People with bleeding disorders face many challenges throughout their lives. Like many people with chronic health conditions, they often find benefit from therapies that are not part of traditional medical care. You may hear about treatments like these referred to as complementary and alternative medicine (CAM). CAM treatments have not been proven to work through rigorous clinical testing, and are not always approved by a federal agency or recognized by insurance companies.

By definition, complementary medicine is used along with conventional medicine while alternative medicine is used in place of conventional medicine. However, the term alternative medicine is often used more broadly to include complementary treatments.

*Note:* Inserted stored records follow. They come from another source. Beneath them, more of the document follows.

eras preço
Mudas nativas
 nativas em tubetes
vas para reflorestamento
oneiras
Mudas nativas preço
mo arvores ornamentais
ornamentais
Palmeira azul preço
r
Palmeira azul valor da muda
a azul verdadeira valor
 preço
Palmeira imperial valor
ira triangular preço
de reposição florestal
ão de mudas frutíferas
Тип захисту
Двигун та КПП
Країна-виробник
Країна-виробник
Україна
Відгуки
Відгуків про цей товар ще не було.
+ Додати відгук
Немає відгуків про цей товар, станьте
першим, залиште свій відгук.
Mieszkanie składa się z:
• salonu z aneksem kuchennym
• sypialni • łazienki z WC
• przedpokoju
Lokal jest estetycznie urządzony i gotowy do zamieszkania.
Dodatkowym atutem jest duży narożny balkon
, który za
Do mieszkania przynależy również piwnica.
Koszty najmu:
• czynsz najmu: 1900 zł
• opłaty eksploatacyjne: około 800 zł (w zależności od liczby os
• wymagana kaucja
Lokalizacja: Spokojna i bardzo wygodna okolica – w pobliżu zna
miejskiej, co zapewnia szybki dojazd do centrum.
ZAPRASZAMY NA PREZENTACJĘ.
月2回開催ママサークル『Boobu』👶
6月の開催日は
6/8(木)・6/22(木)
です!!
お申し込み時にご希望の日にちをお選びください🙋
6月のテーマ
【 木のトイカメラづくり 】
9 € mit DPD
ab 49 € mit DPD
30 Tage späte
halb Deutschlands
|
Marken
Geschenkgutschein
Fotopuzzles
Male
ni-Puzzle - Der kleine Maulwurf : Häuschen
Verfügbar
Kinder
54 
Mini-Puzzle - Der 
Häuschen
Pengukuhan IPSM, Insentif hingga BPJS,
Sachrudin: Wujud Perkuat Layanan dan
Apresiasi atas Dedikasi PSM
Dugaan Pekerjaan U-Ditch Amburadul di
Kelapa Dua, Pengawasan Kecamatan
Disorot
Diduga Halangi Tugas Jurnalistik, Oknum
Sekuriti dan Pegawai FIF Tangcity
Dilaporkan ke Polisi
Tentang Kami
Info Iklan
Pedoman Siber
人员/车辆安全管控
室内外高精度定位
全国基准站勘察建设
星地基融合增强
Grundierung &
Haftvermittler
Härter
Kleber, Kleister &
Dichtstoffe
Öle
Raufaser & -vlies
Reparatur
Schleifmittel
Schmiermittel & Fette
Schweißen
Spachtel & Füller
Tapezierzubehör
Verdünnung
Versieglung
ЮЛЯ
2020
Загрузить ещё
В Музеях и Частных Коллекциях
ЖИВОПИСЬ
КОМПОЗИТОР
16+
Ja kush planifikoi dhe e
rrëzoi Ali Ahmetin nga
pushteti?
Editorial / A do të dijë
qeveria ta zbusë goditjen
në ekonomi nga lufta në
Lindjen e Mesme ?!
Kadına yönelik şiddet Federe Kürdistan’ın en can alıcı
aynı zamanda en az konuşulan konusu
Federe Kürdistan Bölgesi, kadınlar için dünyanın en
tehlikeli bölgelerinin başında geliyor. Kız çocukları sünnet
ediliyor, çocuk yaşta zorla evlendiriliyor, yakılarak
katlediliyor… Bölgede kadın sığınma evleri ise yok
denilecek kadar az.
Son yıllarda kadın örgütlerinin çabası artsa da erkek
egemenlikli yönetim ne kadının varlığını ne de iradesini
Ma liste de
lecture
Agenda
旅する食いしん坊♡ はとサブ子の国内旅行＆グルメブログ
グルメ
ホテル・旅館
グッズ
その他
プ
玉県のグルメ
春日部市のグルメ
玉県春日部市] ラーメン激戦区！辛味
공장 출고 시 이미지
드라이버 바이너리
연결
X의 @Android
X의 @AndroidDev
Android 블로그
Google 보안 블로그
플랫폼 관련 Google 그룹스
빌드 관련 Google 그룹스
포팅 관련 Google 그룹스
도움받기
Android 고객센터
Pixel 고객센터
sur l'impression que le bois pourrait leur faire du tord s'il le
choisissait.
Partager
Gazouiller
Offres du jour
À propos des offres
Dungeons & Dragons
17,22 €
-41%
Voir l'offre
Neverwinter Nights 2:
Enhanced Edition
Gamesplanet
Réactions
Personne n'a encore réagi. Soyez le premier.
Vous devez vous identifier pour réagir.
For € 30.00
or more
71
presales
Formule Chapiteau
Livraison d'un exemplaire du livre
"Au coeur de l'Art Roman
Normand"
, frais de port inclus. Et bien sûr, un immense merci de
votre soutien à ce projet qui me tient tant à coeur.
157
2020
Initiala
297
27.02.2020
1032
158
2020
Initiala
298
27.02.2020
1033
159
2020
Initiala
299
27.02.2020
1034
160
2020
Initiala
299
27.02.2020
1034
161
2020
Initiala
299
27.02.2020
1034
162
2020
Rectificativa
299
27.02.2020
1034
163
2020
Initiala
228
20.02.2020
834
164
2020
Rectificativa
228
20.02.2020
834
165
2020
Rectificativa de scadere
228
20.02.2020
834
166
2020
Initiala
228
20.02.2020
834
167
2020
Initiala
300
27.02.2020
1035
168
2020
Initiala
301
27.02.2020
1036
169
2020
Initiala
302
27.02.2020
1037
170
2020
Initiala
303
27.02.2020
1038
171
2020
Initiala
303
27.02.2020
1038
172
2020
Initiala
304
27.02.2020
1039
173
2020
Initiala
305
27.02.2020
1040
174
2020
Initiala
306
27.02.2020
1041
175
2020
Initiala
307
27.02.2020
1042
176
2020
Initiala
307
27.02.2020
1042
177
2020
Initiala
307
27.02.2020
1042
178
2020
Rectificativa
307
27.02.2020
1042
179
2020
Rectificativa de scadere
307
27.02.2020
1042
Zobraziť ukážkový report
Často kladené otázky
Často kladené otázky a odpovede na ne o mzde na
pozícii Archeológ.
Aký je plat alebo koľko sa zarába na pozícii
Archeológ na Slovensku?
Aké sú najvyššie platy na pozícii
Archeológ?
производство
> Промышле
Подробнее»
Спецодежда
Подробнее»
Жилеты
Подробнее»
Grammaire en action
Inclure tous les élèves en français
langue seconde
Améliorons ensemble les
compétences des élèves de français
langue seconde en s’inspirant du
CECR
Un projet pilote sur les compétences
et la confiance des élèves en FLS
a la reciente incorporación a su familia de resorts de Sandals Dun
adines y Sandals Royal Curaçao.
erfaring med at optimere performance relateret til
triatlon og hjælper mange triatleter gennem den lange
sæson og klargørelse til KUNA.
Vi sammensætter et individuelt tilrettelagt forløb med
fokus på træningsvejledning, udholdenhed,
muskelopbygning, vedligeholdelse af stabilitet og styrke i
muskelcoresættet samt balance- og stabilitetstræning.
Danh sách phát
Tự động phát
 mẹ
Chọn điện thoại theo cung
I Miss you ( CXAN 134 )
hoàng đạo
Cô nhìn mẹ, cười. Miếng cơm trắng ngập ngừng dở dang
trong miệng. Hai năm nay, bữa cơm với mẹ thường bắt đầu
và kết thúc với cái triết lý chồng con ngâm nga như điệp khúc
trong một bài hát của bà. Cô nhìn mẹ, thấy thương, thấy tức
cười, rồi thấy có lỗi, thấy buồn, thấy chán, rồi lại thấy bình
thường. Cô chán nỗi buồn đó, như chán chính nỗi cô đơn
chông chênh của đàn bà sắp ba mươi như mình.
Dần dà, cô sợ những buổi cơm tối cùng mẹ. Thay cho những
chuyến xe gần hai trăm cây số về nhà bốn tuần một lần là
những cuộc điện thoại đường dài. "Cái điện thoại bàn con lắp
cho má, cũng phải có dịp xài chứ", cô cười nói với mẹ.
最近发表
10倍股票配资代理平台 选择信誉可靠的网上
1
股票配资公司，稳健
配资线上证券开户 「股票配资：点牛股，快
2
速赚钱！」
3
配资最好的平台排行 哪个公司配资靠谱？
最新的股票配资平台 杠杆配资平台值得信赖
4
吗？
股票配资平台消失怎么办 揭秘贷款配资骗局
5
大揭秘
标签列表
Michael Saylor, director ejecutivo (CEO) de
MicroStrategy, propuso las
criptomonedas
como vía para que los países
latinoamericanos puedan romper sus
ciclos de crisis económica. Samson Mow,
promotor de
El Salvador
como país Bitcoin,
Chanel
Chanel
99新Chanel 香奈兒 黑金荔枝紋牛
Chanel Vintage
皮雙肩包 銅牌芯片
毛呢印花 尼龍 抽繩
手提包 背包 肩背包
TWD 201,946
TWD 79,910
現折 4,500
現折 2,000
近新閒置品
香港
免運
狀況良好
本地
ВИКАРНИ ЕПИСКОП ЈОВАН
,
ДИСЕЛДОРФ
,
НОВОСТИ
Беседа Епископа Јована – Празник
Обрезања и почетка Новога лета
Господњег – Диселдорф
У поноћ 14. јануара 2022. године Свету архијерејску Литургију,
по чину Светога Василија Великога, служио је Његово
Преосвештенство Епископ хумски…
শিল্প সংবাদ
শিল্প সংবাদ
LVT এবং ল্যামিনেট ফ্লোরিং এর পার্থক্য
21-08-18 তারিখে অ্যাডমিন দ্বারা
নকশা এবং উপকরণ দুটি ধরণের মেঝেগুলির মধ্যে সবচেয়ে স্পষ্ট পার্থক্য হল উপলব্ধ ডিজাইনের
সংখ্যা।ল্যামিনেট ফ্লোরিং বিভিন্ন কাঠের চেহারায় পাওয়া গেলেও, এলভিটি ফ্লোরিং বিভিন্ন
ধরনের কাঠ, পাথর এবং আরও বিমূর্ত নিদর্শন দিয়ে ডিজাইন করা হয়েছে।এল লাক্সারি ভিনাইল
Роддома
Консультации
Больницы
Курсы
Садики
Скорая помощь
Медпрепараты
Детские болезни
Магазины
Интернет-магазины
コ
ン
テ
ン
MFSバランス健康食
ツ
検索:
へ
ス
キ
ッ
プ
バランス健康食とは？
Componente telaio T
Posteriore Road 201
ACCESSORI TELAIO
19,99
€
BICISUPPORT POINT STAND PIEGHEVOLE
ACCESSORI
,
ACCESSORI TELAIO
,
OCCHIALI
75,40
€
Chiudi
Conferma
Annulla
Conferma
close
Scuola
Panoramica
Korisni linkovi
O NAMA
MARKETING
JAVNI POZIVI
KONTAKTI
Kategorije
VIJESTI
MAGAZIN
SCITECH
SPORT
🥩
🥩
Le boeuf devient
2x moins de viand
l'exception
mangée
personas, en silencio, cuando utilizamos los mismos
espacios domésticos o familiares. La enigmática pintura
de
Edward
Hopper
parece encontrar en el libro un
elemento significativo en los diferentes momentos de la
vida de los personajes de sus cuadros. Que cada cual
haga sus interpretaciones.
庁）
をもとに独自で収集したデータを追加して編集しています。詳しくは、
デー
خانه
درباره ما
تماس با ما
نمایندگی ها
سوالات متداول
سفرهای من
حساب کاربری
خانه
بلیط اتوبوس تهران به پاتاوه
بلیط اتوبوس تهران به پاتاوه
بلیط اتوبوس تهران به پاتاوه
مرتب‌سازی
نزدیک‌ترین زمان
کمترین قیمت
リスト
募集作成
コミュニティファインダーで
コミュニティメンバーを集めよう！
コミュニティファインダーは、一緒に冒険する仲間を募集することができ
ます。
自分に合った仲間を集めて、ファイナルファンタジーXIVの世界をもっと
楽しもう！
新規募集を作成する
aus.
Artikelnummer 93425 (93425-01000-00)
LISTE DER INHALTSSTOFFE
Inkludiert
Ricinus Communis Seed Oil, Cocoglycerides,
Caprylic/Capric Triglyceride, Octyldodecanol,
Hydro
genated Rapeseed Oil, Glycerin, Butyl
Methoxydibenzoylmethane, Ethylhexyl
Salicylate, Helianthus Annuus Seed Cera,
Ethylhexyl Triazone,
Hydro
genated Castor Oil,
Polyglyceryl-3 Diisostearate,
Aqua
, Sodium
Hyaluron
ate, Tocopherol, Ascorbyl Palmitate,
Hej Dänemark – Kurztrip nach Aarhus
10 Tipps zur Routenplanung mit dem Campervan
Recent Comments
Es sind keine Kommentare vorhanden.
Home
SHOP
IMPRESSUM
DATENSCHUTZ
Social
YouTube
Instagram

As a person with a bleeding disorder, it is critical that you manage your health with certain treatments, such as factor infusions, prescribed by your healthcare provider. But you may consider complementary medicine as an additional source of treatment options.

Three important points to keep in mind if you are considering complementary medicine:

  1. You should not start any complementary therapy without talking to your physician first.
  2. Just because a treatment has not been proven to work in formal clinical testing does not mean it will not work for you.
  3. Complementary treatments are not always safer treatments—for example, some herbal supplements can actually interfere with the clotting process.

Types of Complementary Treatments

Complementary treatment takes many forms, some of which you may not have expected. Generally, they fall into several broad types:

  • Natural products. These are often in the form of dietary supplements and include herbal medicines, vitamins, and minerals.
  • Mind and body medicine. This approach focuses on the interactions among the brain, mind, body, and behavior. It includes meditation, yoga, acupuncture, deep breathing, hypnosis, and more.
  • Manipulative and body-based practices. This approach focuses on body systems and structures such as the bones, joints, soft tissues, and circulatory system, and includes spinal manipulation and massage.
  • Other types of CAM. Many other forms of CAM exist, including movement therapy, music therapy, and treatments based around energy fields.

Getting Started With Complementary Treatment

If you're interested in complementary treatment of any type, you should begin by speaking with your healthcare provider or Hemophilia Treatment Center (HTC) team.

A few important tips to keep in mind when considering a CAM therapy:

  • Learn as much as you can about any complementary treatment you are considering. Take some time to examine and evaluate scientific studies regarding the safety and effectiveness of the treatment.
  • Put as much consideration and time into selecting a practitioner of complementary medicine as you would any one of your healthcare providers who practice traditional medicine.
  • Before taking any dietary supplement, speak with your healthcare provider about potential risks or side effects. Many supplements can interfere with blood clotting.
  • Avoid replacing a conventional treatment with a complementary treatment that has not been proven safe and effective.
  • Have a conversation with every member of your health care team about any complementary treatments you are considering.

In many ways, complementary treatment should be approached in the same way as conventional treatment—by doing everything you can to ensure that you are making educated and informed choices.